NAIFA Policy on Insurable Interest & SOLI
Adopted by NAIFA Board May 9, 2006
NAIFA has given substantial consideration to a variety of life insurance practices, known chiefly as SOLI (Stranger Originated Life Insurance), under which typically:
- a policy is issued to a person (the insured or someone with an insurable interest in the insured) who neither provides, nor incurs significant liability with respect to, the resources with which the policy is acquired;
- resources are provided or guaranteed by a person who does not possess an insurable interest in the insured; and
- it is contemplated at inception that sometime after two years from the policy's issuance, the policy is likely to be resold (or will primarily provide benefit) to a person who lacks insurable interest.
NAIFA has concerns about SOLI practices similar to those it holds about so-called IOLI (Investor Owned Life Insurance), in which an entity funded by private investors uses a charity’s rights under insurable interest laws to take out life insurance that would otherwise not be available to that entity or its investors.

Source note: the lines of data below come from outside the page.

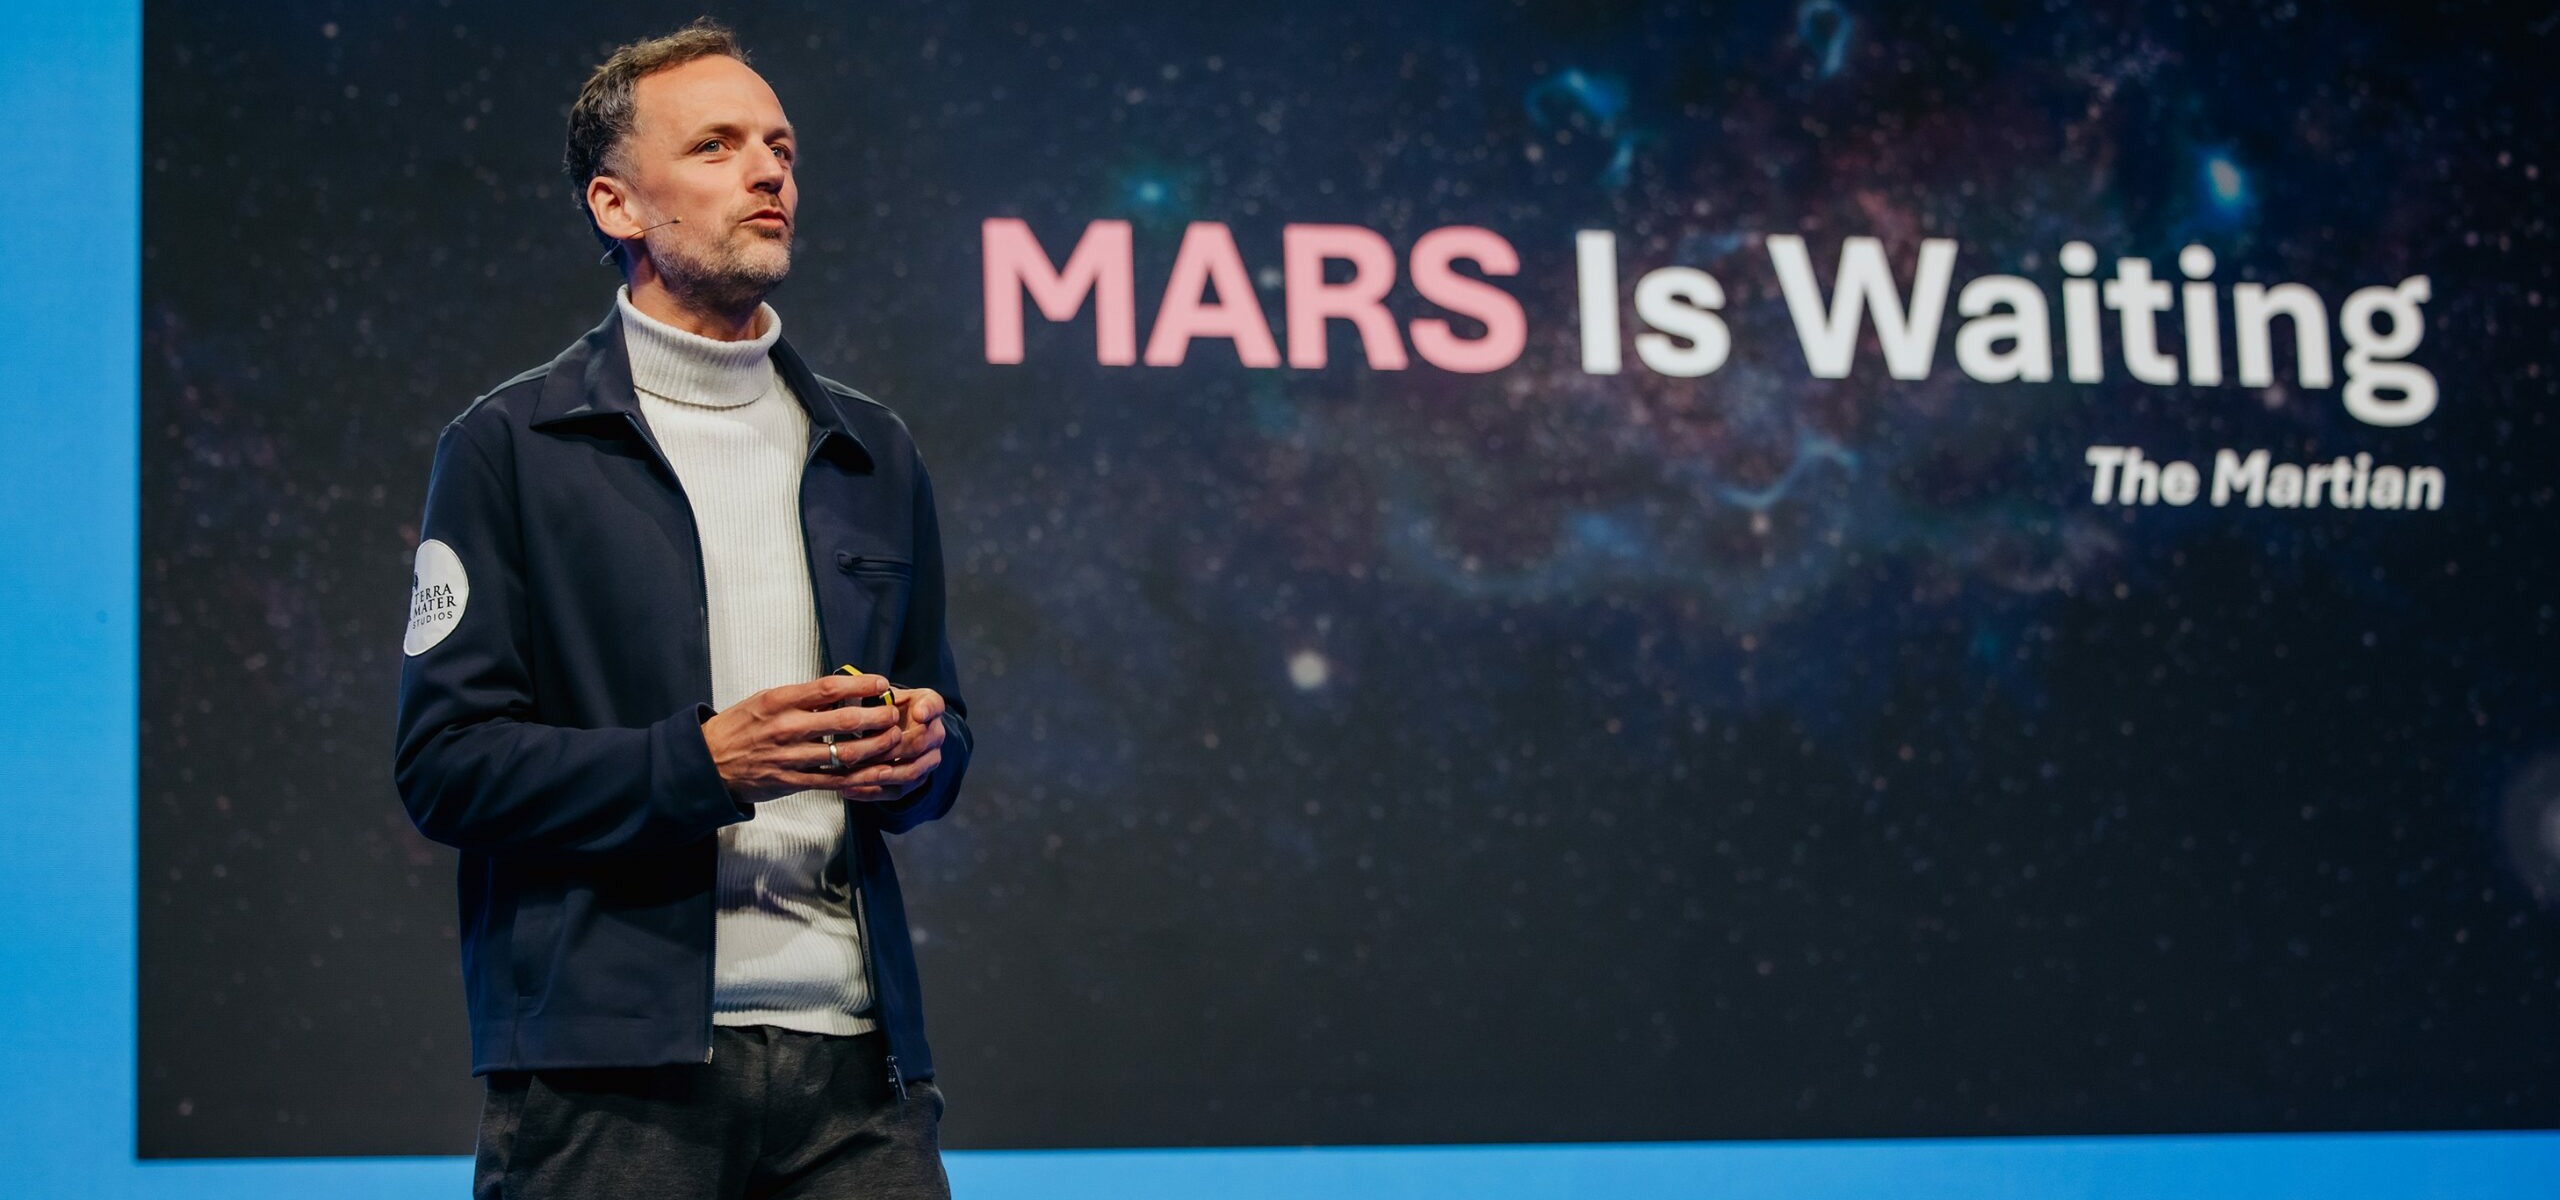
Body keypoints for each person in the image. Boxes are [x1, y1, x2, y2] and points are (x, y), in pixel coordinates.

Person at [392, 19, 969, 1198]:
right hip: (608, 1086)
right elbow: (447, 766)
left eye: (781, 148)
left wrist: (923, 748)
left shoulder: (869, 450)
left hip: (861, 1081)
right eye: (716, 145)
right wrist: (703, 762)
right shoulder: (510, 447)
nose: (768, 172)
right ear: (616, 206)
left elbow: (947, 728)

NAIFA believes that IOLI and SOLI arrangements are not consistent with the intended purposes of insurable interest statutes within the various states. These arrangements erode principles designed to ensure that life insurance is used to protect the long-term interest of parties associated with the insured: families, businesses, business associates, and/or charities. NAIFA, in conjunction with the broad life insurance industry, including AALU, NAILBA and ACLI, has consistently opposed the loosening or circumventing of state insurable interest laws to permit those who do not or should not enjoy such an interest to take out insurance on the insured directly or indirectly. If it becomes common practice to take out a life insurance policy with resources provided or guaranteed by those who have no insurable interest in the insured and who expect to control the beneficial ownership of the policy in the future, we believe this will put our product in jeopardy of being taxed under rules more consistent with those now applied to investment products.
By contrast, NAIFA’s insurable interest-related concerns currently do not extend to a situation in which there is: (1) full recourse or adequately collateralized non-recourse premium financing and the intent is for the long-term retention of the policy by one who has an insurable interest in the insured, or (2) a valid life settlement motivated by circumstances arising after the policy issuance.